4.8. pacbio denovo

Overview:denovo with canu dedicated to pacbio raw data set followed by quality assessment
Input:*.fasta files to be found in a directory. This is not the BAM file. To convert the BAM to fasta, you may use converter from biokit.
Output:assembly
Status:in progress

4.8.1. Usage

For now, please use Sequanix Tutorial interface.

4.8.2. Requirements

  • canu
  • busco
https://raw.githubusercontent.com/sequana/sequana/master/sequana/pipelines/pacbio_denovo/dag.png

4.8.3. Details

  • Canu step:
  • Busco step:

you would need to download the datasets required by BUSCO. The data is stored in your HOME in the .config/sequana/busco directory.
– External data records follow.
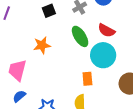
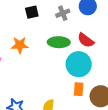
green ellipse: (80, 36) -> (59, 42), turned -65
orange rectangle: (87, 79) -> (79, 89), moved

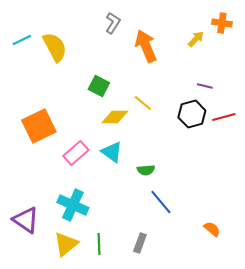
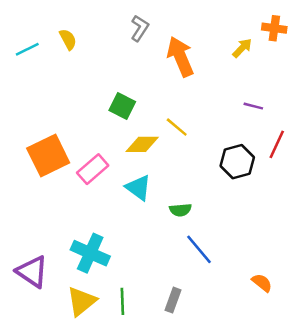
yellow semicircle: (55, 47) -> (68, 39), moved, size x0.6
black hexagon: (192, 114) -> (237, 162), moved
red line: (224, 117) -> (277, 144), turned -50
pink rectangle: (76, 153) -> (93, 169), moved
To download and uncompress the data automatically, you can use:

from sequana import busco
busco.BuscoDownload().download()

4.8.4. Rules and configuration details

Here is a documented configuration file ../sequana/pipelines/pacbio_denovo/config.yaml to be used with the pipeline. Each rule used in the pipeline may have a section in the configuration file. In the pacbio_denovo pipeline, we use the canu, busco rules described here below.

4.8.4.1. Canu

CANU assembly

Required input:
  • __canu__input: input fasta files (1 per {sample})
Required output:
  • __canu__output: CANU creates lots of output. What we do is to check for the presence of {sample}.contigs.fasta
Required parameters:
  • __canu__workdir: where to save the results of the analysis
  • __canu_prefix: prefix used for the names. typically the {sample}
Required log:
  • __canu__log: where to save the stderr
Required configuration:
# Note that genomeSize can be in Giga (g) Mega (m), Kilo (k),
canu:
    genomeSize: 4.1m
    threads: 4
    techno: -pacbio-raw
    options: ""

4.8.4.2. Busco

Busco wrapper

Required input:
  • __busco__input: the output of an assembly analysis (e.g. from canu)
Required output:
  • __busco__output: lots of output generated. We look for the full_table_{sample}.tsv file
Required parameters:
  • __busco__workdir: where to save the results of the analysis
Required log:
  • __busco__log: where to save the stderr
Required configuration:
#
busco:
    mode_choice: genome, transcriptomics, proteins
    species: name of a BUSCO dataset. (use Sequanix to get the list)
    options: any options understood by busco

Internally, we set the environmental variable, create a config.ini file populated with conda environmental variable.

Temporary directory created by busco is deleted manually.